The organizational role expectations identified in this study are not completely new. For instance, Evers (2003) has made somewhat similar identifications for nurses in his presentation of nurses’ roles as complementary to that of physicians. However, compared to previous studies, this study identifies a range of expectations connected to each role in current nursing work and illustrates more comprehensively the set of nurses’ organizational roles. Unlike the extant literature, this analysis provides empirical evidence of nurses’ organizational roles based on professional nursing literature and thus offers a new perspective on the topic. This study also links the stakeholder perspective (Mitchell et al., 1997) and nurses’ organizational roles (Mintzberg, 1979) for the purpose of highlighting the multiple sources of these expectations.
When professions are understood as changing systems (see Abbott, 1988; Muzio et al., 2013), it becomes important to identify and understand the expectations that stakeholders have towards a professional group. This study contributes to research literature on professions by introducing stakeholder expectations as a mechanism that can change nursing professionals’ organizational roles.

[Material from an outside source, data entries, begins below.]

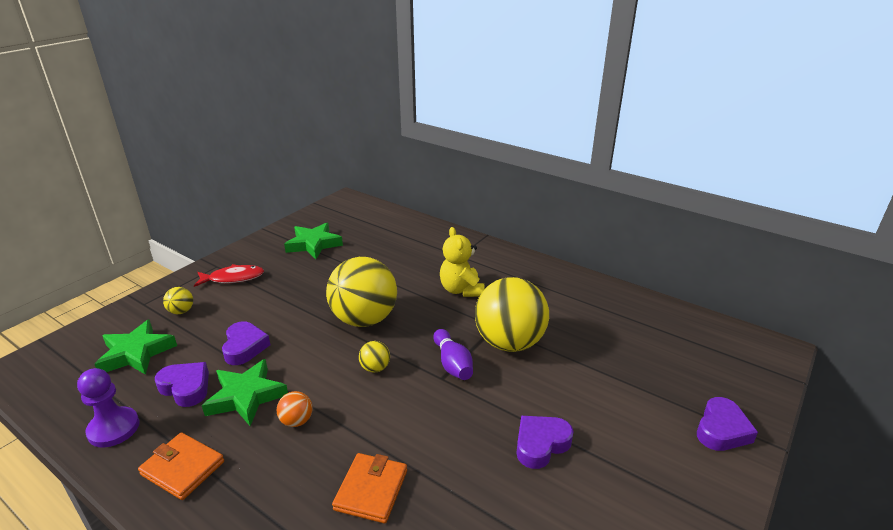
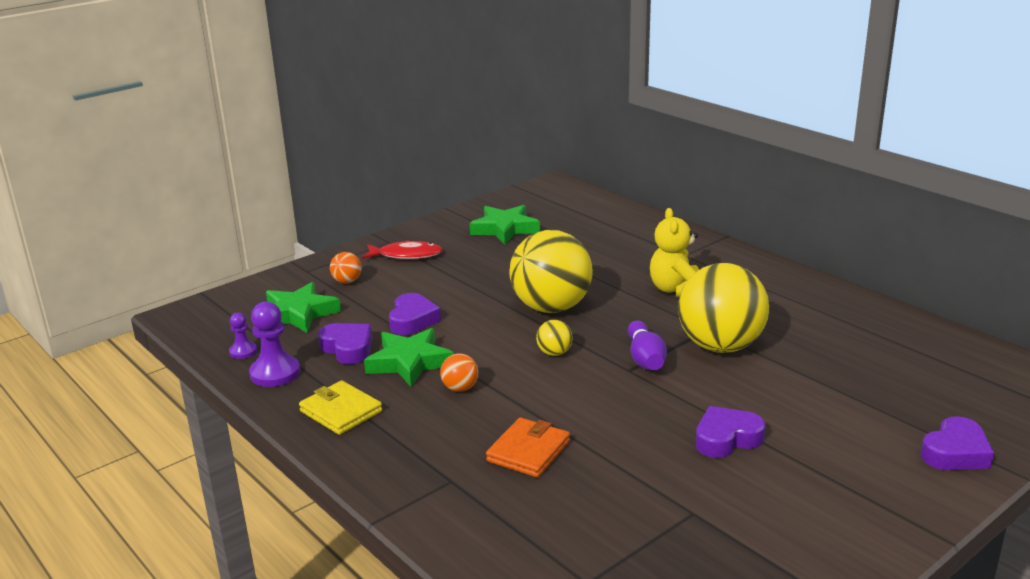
camera: 15 degrees right, 5 degrees down
orange wallet [138,432,224,500] -> yellow wallet [299,381,382,435]
yellow ball [163,287,193,314] -> orange ball [330,252,362,283]
none -> purple pawn [229,312,257,359]

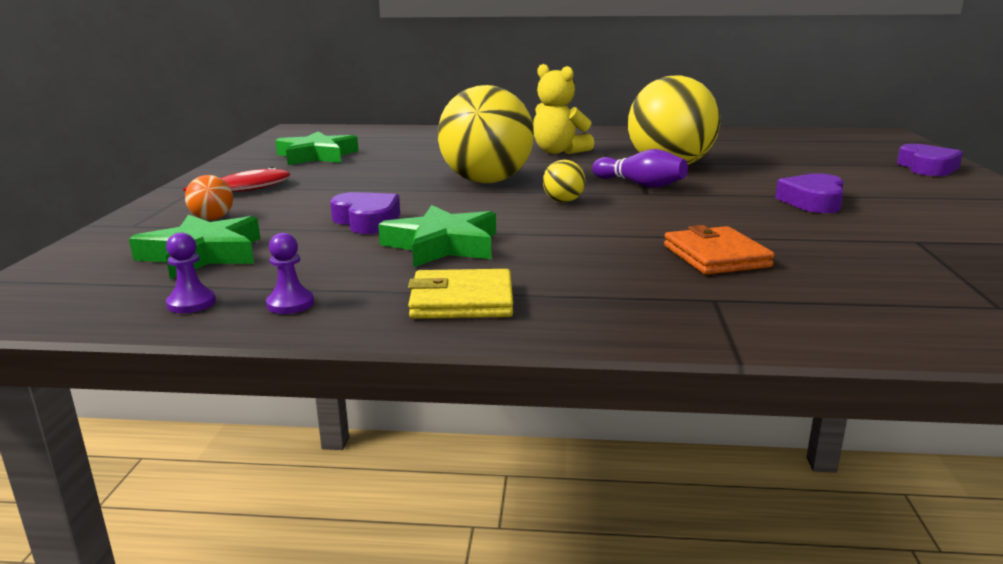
camera: 45 degrees left, 5 degrees down
purple pawn [249,302,300,387] -> purple pawn [266,233,314,314], size x0.57
purple heart [318,323,372,364] -> none
orange ball [440,353,478,392] -> none

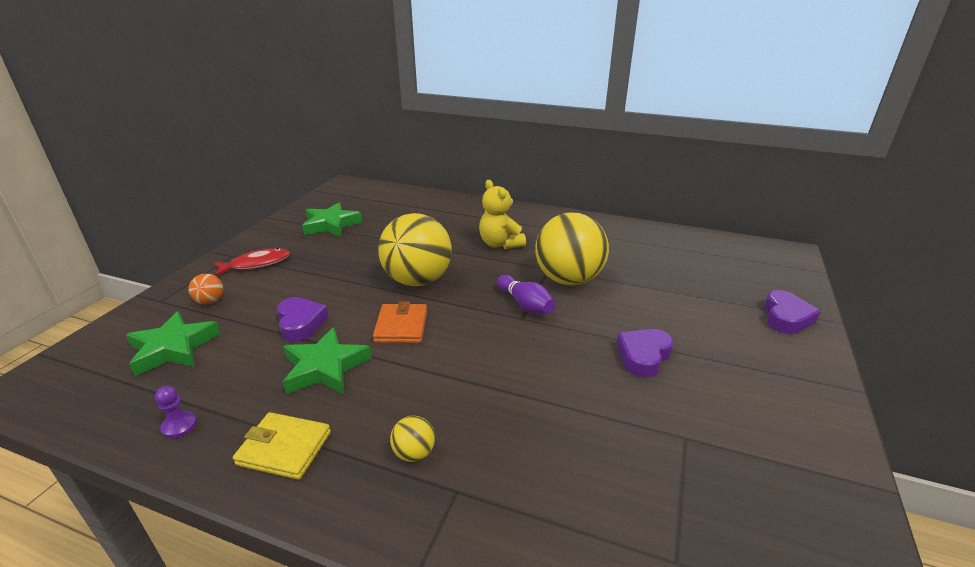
camera: 15 degrees right, 10 degrees up
purple pawn [166,232,216,313] -> none
yellow ball [543,160,585,203] -> yellow ball moved to [390,416,435,462]
orange wallet [664,225,775,275] -> orange wallet moved to [373,301,427,343]

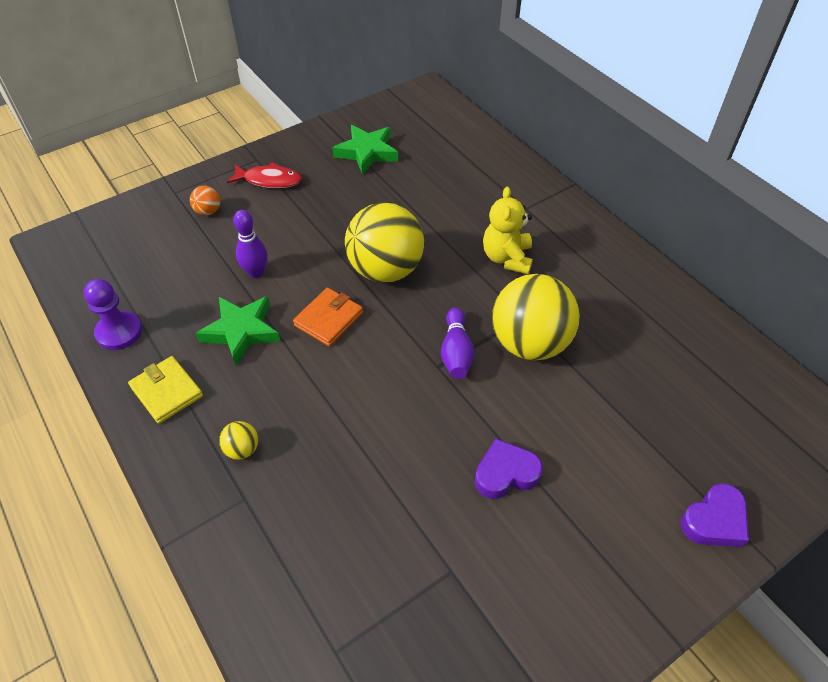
camera: 35 degrees right, 20 degrees up
green star [126,311,221,376] -> none
purple pawn [155,386,197,439] -> purple pawn [84,279,142,350], size x1.75
purple heart [277,297,329,342] -> purple bowling pin [233,210,267,278]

The extent to which professionals and professions adapt to these expectations is related to, for instance, professional associations. According to Noordegraaf (2011), professional associations can bring external expectations to professional education and therefore affect professional roles.
This study also contributes to the literature by expanding understanding of nursing roles using trade journal literature and by triggering a much-needed exploration of nursing roles that clarifies nurses’ identities, functions, and responsibilities. Of course, this study is based on data collected from nurses’ own trade journal, and one should perceive the results in light of this.
The results of the study can benefit, for example, nursing education, and can also be utilized in nursing management, especially when redesigning nurses’ work tasks. It is important, both for educational and managerial purposes, to recognize the role expectations for nurses and the stakeholders behind them. This is also important from the perspective of the professional identity of nurses (Johnson, Cowin, Wilson, & Young, 2012). While this study describes stakeholders and their organizational role expectations specifically for the nursing profession, it is likely that other professions will also find food for thought and might consider identifying their own organizational role expectations derived from specific stakeholders.
In the future, additional perspectives could be gained by gathering supplementary data from other healthcare professionals’ trade journals or by conducting observations and interviews with nurses or other actors who set expectations for nurses (such as patients or other healthcare professionals). It should also be noted that this study focuses on nurses’ organizational roles and stakeholders’ role expectations in the case of nurses conducting general nursing work. For future research, it may be useful to study nurse managers’ and advanced practice nurses’ roles separately. Furthermore, while reading the extant literature, the conceptual ambiguity of the term role in professional nursing became evident. We, therefore, suggest the importance of conceptual analysis in future research.